Metadata-Version: 2.1
Name: storm-tuner
Version: 0.0.4
Summary: neural network hyperparameter tuner
Home-page: https://github.com/ben-arnao/StoRM
Author: Ben Arnao
Author-email: arnaoben@gmail.com
License: UNKNOWN
Project-URL: Bug Tracker, https://github.com/ben-arnao/StoRM/issues
Description: # StoRM (Stochastic Random Mutator)
        A hyperparameter tuner for high-dimensional, categorically-parametered, intractable optimization problems (Ex. Neural Network)
        
        # Motivations of this tuner
        
        Neural network hyper parameter optimization is an especially challenging task due to a few reasons:
        
        1) Parameters are highly codependent. Adjusting a single parameter may not be enough to get over a saddle point, you will likely have to adjust many parameters simultaneously to escape local minima.
        
        2) The search space can be highly non-convex and intractable, with many categorical, discrete-valued, conditional, and nested parameters.
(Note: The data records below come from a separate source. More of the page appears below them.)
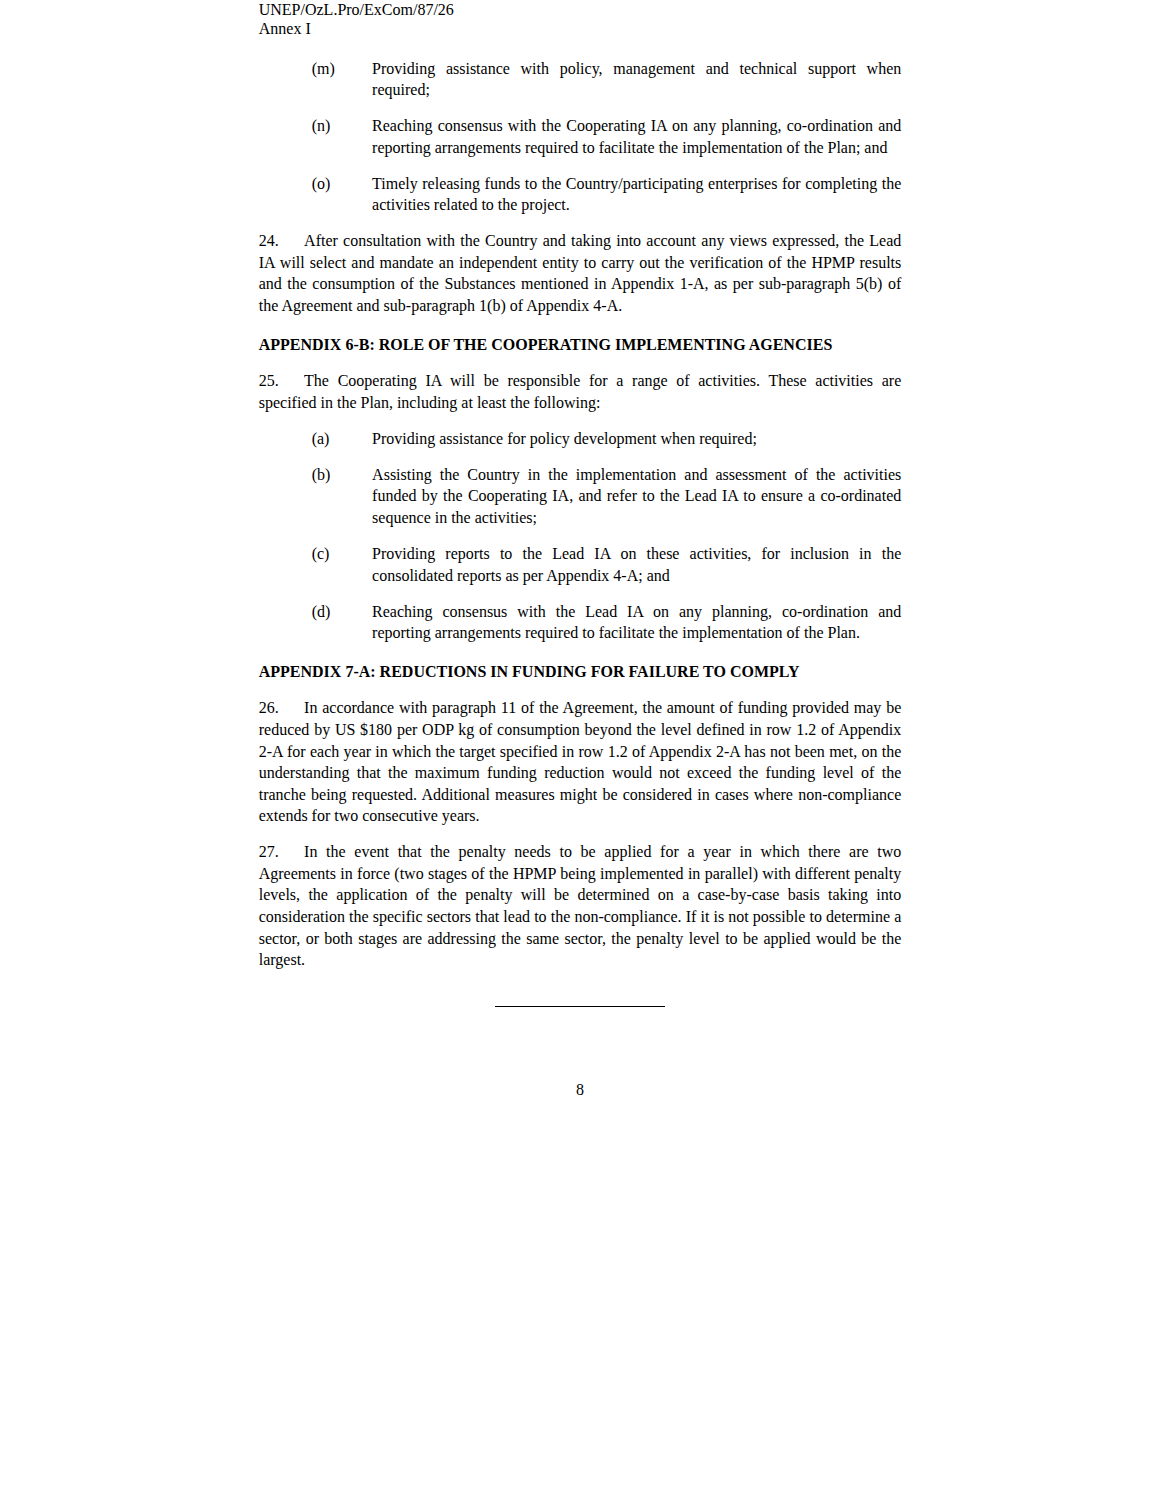UNEP/OzL.Pro/ExCom/87/26
Annex I
(m)
Providing assistance with policy, management and technical support when required;
(n)
Reaching consensus with the Cooperating IA on any planning, co-ordination and reporting arrangements required to facilitate the implementation of the Plan; and
(o)
Timely releasing funds to the Country/participating enterprises for completing the activities related to the project.
24. After consultation with the Country and taking into account any views expressed, the Lead IA will select and mandate an independent entity to carry out the verification of the HPMP results and the consumption of the Substances mentioned in Appendix 1-A, as per sub-paragraph 5(b) of the Agreement and sub-paragraph 1(b) of Appendix 4-A.
APPENDIX 6-B: ROLE OF THE COOPERATING IMPLEMENTING AGENCIES
25. The Cooperating IA will be responsible for a range of activities. These activities are specified in the Plan, including at least the following:
(a)
Providing assistance for policy development when required;
(b)
Assisting the Country in the implementation and assessment of the activities funded by the Cooperating IA, and refer to the Lead IA to ensure a co-ordinated sequence in the activities;
(c)
Providing reports to the Lead IA on these activities, for inclusion in the consolidated reports as per Appendix 4-A; and
(d)
Reaching consensus with the Lead IA on any planning, co-ordination and reporting arrangements required to facilitate the implementation of the Plan.
APPENDIX 7-A: REDUCTIONS IN FUNDING FOR FAILURE TO COMPLY
26. In accordance with paragraph 11 of the Agreement, the amount of funding provided may be reduced by US $180 per ODP kg of consumption beyond the level defined in row 1.2 of Appendix 2-A for each year in which the target specified in row 1.2 of Appendix 2-A has not been met, on the understanding that the maximum funding reduction would not exceed the funding level of the tranche being requested. Additional measures might be considered in cases where non-compliance extends for two consecutive years.
27. In the event that the penalty needs to be applied for a year in which there are two Agreements in force (two stages of the HPMP being implemented in parallel) with different penalty levels, the application of the penalty will be determined on a case-by-case basis taking into consideration the specific sectors that lead to the non-compliance. If it is not possible to determine a sector, or both stages are addressing the same sector, the penalty level to be applied would be the largest.
8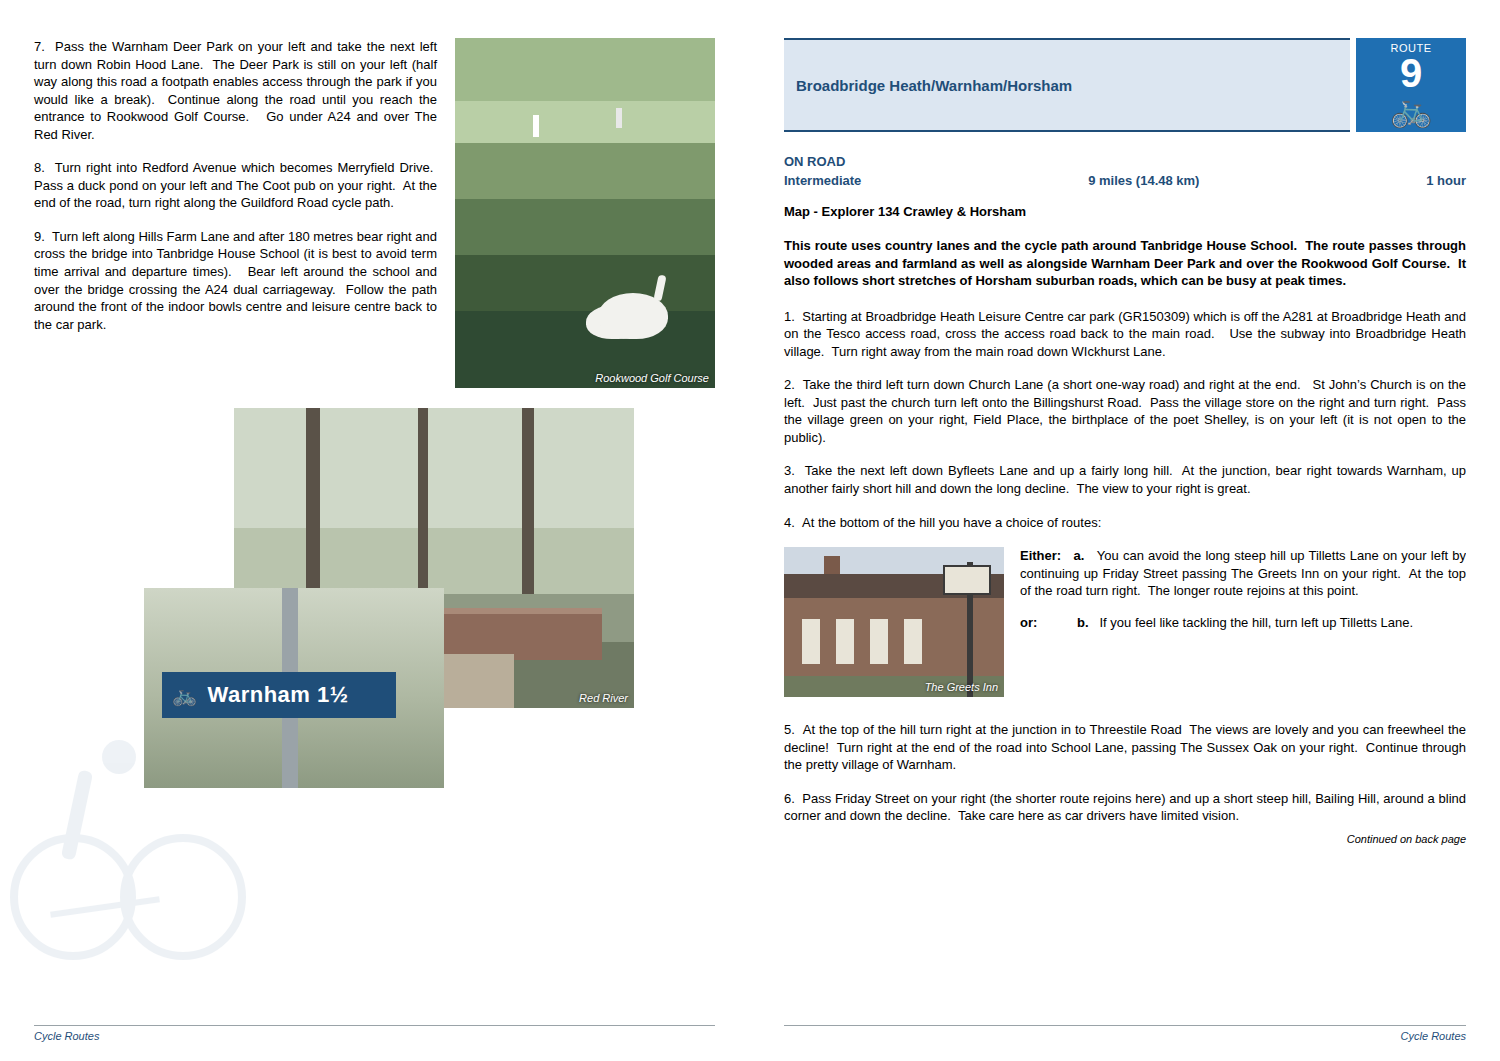Rookwood Golf Course
7. Pass the Warnham Deer Park on your left and take the next left turn down Robin Hood Lane. The Deer Park is still on your left (half way along this road a footpath enables access through the park if you would like a break). Continue along the road until you reach the entrance to Rookwood Golf Course. Go under A24 and over The Red River.
8. Turn right into Redford Avenue which becomes Merryfield Drive. Pass a duck pond on your left and The Coot pub on your right. At the end of the road, turn right along the Guildford Road cycle path.
9. Turn left along Hills Farm Lane and after 180 metres bear right and cross the bridge into Tanbridge House School (it is best to avoid term time arrival and departure times). Bear left around the school and over the bridge crossing the A24 dual carriageway. Follow the path around the front of the indoor bowls centre and leisure centre back to the car park.
Red River
🚲Warnham 1½
Cycle Routes
Broadbridge Heath/Warnham/Horsham
ROUTE
9
🚲
ON ROAD
Intermediate 9 miles (14.48 km) 1 hour
Map - Explorer 134 Crawley & Horsham
This route uses country lanes and the cycle path around Tanbridge House School. The route passes through wooded areas and farmland as well as alongside Warnham Deer Park and over the Rookwood Golf Course. It also follows short stretches of Horsham suburban roads, which can be busy at peak times.
1. Starting at Broadbridge Heath Leisure Centre car park (GR150309) which is off the A281 at Broadbridge Heath and on the Tesco access road, cross the access road back to the main road. Use the subway into Broadbridge Heath village. Turn right away from the main road down WIckhurst Lane.
2. Take the third left turn down Church Lane (a short one-way road) and right at the end. St John’s Church is on the left. Just past the church turn left onto the Billingshurst Road. Pass the village store on the right and turn right. Pass the village green on your right, Field Place, the birthplace of the poet Shelley, is on your left (it is not open to the public).
3. Take the next left down Byfleets Lane and up a fairly long hill. At the junction, bear right towards Warnham, up another fairly short hill and down the long decline. The view to your right is great.
4. At the bottom of the hill you have a choice of routes:
The Greets Inn
Either: a. You can avoid the long steep hill up Tilletts Lane on your left by continuing up Friday Street passing The Greets Inn on your right. At the top of the road turn right. The longer route rejoins at this point.
or: b. If you feel like tackling the hill, turn left up Tilletts Lane.
5. At the top of the hill turn right at the junction in to Threestile Road The views are lovely and you can freewheel the decline! Turn right at the end of the road into School Lane, passing The Sussex Oak on your right. Continue through the pretty village of Warnham.
6. Pass Friday Street on your right (the shorter route rejoins here) and up a short steep hill, Bailing Hill, around a blind corner and down the decline. Take care here as car drivers have limited vision.
Continued on back page
Cycle Routes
This sort of parameter makes it very difficult to generate any sort of quantitative probability model.
        
        3) One might encounter a scenario where tuning a parameter will have very poor or very good results depending on what parameters are tuned with it, so attempting to model which parameters are more likely to be better will require a lot of trials to overcome this level of variance/noise. Even then, the best parameter value on average will not always be the best parameter value overall.
        
        4) For high-end performance where local minima is not good enough and we want both a granular and board search, or for domains where there has not been extensive research and a general understanding on what types of choices work better than others, the dimensionality of the search space can get very large such that Bayesian Optimization-related methods are not very effective.
        
        Recent research has discussed there is not a lot of reproducible evidence that show any of today's state of the art techniques significantly beat a plain old random search with some form of early stopping- https://arxiv.org/pdf/1902.07638.pdf
        
        # How does this tuner attempt to solve these issues?
        
        All of the issues mentioned above make it very difficult if not impossible to do any sort of intelligently guided search for NN architecture/training hyperparameters. That is why this tuner opts against attempting to build some sort surrogate function or gradient-based method to model the probability of the search space, and instead aims for something simpler and hopefully more robust to the problems we're facing. The user shouldn't expect a magic algorithm that takes the least amount of steps possible to reach global minima, but they should be able to expect something that beats brute force/random search for almost all use cases by a considerable amount, which is really what NN tuning needs at this stage.
        
        The StoRM tuner can be thought of inuitively as a combination of a grid search combined with random search, where the "distance" between the current best configuration and the next evaluation candidate, is probability based. We randomly mutate the current best configuration along different axes (and sometimes even multiple times along the same axis). The number of mutations made for the next evaluation candidate, is based on a user-defined probability.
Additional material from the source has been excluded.